Таким образом, мы заставляем полемизировать принципы, убеждения и идеалы коллективности с гуманностью. Тем самым мы придаем им разумность, ибо только истинно этическое есть истинно разумное. Лишь в той мере, в какой этические прин­ципы и идеалы входят в действующий моральный кодекс общест­ва, он может быть истинно и целесообразно использован обще­ством.

Этика благоговения перед жизнью дает нам в руки оружие против иллюзорной этики и иллюзорных идеалов. Но силу для осуществления этой этики мы получаем только тогда, когда мы - каждый в своей жизни - соблюдаем принципы гуманности.

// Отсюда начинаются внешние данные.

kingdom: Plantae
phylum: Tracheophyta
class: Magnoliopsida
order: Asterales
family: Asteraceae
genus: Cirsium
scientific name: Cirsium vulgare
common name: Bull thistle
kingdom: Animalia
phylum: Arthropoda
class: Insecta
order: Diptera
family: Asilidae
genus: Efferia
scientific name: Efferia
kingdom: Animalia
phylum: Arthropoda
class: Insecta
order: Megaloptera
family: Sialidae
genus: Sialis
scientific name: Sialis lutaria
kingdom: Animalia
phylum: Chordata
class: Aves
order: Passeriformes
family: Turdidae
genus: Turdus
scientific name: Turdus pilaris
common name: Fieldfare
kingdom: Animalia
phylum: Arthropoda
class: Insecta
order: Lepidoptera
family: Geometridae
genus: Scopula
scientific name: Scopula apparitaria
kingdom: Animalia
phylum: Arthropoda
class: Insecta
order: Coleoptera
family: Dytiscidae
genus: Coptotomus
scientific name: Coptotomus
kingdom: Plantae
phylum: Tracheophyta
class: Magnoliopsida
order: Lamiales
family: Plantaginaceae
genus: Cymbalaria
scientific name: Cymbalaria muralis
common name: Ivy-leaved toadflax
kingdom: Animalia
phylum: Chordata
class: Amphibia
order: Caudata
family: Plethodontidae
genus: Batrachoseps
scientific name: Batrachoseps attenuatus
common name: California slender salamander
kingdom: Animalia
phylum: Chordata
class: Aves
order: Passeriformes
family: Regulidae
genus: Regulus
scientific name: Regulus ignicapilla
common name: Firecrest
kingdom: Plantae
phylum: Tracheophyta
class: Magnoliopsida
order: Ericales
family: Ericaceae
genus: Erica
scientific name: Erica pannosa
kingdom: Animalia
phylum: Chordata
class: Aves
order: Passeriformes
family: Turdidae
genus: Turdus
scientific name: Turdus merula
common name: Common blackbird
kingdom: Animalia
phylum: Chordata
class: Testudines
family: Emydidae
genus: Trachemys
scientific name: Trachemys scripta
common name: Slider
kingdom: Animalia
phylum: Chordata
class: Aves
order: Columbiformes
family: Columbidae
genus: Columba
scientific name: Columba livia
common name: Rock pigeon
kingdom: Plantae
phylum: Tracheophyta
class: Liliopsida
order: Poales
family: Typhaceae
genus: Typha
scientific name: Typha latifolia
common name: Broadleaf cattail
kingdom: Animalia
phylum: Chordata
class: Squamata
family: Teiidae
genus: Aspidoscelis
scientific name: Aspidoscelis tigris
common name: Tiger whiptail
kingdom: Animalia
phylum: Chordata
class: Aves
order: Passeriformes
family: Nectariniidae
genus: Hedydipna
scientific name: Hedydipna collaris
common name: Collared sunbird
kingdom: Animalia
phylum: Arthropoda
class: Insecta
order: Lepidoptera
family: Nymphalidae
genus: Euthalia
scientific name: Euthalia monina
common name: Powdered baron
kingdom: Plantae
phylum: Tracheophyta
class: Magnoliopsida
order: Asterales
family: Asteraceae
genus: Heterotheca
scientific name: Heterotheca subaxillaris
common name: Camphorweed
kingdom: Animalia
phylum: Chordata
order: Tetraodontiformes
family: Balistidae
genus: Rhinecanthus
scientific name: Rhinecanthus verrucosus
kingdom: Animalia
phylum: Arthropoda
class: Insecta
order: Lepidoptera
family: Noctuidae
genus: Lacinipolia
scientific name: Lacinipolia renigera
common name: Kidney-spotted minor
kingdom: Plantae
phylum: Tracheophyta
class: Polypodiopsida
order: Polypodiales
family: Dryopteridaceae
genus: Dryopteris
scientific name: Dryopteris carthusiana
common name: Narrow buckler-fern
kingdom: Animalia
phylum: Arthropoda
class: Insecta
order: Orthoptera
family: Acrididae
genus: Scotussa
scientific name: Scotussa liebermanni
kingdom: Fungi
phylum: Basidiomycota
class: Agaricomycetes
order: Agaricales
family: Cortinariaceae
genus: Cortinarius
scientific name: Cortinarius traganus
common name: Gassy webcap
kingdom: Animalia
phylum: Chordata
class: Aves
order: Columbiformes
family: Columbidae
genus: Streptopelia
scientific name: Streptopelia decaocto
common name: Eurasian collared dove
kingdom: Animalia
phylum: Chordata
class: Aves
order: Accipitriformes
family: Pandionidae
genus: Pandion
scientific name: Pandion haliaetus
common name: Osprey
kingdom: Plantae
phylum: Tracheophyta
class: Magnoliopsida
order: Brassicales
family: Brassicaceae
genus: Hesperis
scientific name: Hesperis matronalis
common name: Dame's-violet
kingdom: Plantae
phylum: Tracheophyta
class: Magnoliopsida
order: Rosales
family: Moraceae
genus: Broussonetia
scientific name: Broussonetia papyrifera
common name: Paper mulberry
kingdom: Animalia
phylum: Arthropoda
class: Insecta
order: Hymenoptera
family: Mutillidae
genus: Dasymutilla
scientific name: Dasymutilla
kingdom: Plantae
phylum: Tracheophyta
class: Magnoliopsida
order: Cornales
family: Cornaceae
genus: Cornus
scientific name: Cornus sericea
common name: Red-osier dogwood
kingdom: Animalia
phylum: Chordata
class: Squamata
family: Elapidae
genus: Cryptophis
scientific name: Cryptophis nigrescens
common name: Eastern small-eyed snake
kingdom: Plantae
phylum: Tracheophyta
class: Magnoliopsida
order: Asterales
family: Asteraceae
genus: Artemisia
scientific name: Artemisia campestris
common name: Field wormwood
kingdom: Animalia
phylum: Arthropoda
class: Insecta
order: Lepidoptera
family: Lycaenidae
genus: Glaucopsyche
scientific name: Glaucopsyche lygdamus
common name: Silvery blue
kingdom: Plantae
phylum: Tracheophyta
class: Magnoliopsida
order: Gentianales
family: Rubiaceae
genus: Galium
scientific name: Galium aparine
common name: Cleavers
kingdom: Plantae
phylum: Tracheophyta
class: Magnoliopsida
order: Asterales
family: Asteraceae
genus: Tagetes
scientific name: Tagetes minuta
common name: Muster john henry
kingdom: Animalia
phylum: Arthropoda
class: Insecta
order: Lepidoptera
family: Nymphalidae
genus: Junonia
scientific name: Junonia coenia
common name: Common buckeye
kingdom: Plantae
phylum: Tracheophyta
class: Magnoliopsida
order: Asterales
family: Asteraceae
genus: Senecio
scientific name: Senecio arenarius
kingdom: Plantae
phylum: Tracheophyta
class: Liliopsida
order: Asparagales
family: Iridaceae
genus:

Толь­ко тогда, когда большинство людей в своих мыслях и поступках будут постоянно побуждать гуманность полемизировать с дейст­вительностью, гуманность перестанут считать сентиментальной идеей, и она станет тем, чем она должна быть, - основой убежде­ний человека и общества.

ЩвейцерА. Благоговение перед жизнью. - М., 1992. -С. 216-229.

А. ШВЕЙЦЕР

[Этика благоговения перед жизнью]

Если познание будет давать только то, что оно может познать, то воля будет получать всегда одно и то же знание, а именно: во всем и всех явлениях заложена воля к жизни... Прогресс науки состоит только в том, что она все точнее описывает явления, в которых об­наруживается многообразная жизнь, открывает нам жизнь там где мы раньше не подозревали и дает в руки средство, с помощью которого мы можем так или иначе использовать познанный про­цесс развития воли к жизни...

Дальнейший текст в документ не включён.